The Galileo probe, which has travelled around Jupiter for more than ten years and contributed huge amounts of knowledge about the planet is about to be sent plunging into Jupiter’s atmosphere.
THis itself isn’t news perhaps, but what really caught my eye about this story was the consideration and planning that went into HOW to destroy Galileo. As quoted in
this article, NASA has decided to burn up Galileo to protect life that may exist on one of it’s moons:
The three-ton spacecraft is sailing through the outbound leg of its 35th and final orbit of Jupiter. It will crash into Jupiter on Sept. 21, a deliberate plunge into the dark side of the planet — out of view from Earth — at 108,000 mph.
The robotic suicide is designed to eliminate any chance that a hardy microbe, possibly alive in the radiation-shielded bowels of the spacecraft, could contaminate one of Jupiter’s moons, where subsurface oceans may harbor life.

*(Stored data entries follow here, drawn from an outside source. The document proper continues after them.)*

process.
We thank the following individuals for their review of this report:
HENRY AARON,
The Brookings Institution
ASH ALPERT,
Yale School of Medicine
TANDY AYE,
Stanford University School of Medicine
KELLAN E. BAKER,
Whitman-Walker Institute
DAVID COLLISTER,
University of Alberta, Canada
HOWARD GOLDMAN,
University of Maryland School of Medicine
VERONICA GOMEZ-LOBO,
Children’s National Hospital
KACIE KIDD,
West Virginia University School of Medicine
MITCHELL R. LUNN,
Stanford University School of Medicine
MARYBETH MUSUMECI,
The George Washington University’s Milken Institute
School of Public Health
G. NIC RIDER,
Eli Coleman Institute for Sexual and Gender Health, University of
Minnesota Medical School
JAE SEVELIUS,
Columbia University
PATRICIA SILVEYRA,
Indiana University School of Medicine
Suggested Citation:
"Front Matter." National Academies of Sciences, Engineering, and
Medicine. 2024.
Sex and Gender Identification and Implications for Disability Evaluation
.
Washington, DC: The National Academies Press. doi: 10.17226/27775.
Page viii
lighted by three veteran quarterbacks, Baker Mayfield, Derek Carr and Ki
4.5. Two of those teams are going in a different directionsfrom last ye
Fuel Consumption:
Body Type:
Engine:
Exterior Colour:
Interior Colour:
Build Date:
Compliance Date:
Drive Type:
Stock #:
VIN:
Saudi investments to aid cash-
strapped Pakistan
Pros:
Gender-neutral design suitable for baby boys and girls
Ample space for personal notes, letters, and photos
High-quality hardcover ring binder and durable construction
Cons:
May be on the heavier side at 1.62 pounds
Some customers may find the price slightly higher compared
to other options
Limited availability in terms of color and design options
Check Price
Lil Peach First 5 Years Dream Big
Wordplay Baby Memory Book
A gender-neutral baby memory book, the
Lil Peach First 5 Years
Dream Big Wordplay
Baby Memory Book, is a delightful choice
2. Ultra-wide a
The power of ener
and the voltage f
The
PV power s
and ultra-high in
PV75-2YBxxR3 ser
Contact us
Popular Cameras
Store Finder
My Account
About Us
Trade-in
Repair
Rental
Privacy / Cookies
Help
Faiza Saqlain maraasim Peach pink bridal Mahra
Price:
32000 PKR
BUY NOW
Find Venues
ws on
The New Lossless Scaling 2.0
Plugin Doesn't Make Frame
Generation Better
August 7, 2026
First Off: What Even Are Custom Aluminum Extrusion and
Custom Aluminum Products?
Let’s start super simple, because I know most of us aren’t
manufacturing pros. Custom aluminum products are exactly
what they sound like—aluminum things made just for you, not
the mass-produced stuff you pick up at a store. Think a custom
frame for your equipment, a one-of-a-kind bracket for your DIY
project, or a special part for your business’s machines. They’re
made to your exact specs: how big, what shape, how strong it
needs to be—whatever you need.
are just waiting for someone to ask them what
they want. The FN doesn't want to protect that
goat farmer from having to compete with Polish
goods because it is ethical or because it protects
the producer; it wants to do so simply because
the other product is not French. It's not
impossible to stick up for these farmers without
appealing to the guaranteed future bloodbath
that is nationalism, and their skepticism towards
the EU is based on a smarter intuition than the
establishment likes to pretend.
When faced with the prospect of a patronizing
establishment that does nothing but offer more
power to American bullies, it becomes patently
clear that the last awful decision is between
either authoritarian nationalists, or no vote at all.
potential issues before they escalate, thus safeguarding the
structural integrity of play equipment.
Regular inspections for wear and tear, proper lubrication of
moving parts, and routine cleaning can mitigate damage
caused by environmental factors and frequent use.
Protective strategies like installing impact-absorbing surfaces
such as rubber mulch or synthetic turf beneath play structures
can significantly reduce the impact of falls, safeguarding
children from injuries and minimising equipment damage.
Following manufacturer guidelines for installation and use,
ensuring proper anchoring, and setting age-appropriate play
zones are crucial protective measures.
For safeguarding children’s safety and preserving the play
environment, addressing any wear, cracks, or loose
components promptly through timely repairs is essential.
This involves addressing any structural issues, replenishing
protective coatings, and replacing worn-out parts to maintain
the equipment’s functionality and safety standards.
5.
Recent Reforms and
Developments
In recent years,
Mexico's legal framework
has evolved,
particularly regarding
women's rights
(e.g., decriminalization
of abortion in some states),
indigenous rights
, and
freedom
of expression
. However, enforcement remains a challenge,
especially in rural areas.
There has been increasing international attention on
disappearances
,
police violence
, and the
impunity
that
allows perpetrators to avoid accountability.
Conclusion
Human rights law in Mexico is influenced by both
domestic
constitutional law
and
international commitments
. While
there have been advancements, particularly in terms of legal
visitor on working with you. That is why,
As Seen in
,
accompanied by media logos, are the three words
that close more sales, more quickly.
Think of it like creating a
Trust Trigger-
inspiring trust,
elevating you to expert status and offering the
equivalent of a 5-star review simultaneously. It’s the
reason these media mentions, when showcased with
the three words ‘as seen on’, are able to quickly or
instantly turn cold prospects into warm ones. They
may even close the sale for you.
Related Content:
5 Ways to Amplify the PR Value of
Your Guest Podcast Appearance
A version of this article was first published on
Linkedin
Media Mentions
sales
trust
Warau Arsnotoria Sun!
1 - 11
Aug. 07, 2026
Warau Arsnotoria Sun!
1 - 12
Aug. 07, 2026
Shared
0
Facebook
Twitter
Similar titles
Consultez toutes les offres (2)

This is such a generous act, full of reverence for life that may not even exist. It is an act that is the golden rule embodied, bringing to mind, as is happening in outer space, the Star Trek Prime Directive:
As the right of each sentient species to live in accordance with its normal cultural evolution is considered sacred, no Star Fleet personnel may interfere with the healthy development of alien life and culture. Such interference includes the introduction of superior knowledge, strength, or technology to a world whose society is incapable of handling such advantages wisely. Star Fleet personnel may not violate this Prime Directive, even to save their lives and/or their ship unless they are acting to right an earlier violation or an accidental contamination of said culture. This directive takes precedence over any and all other considerations, and carries with it the highest moral obligation.
Am I alone in thinking that this is the first human action in outer space that conforms consciously to this directive?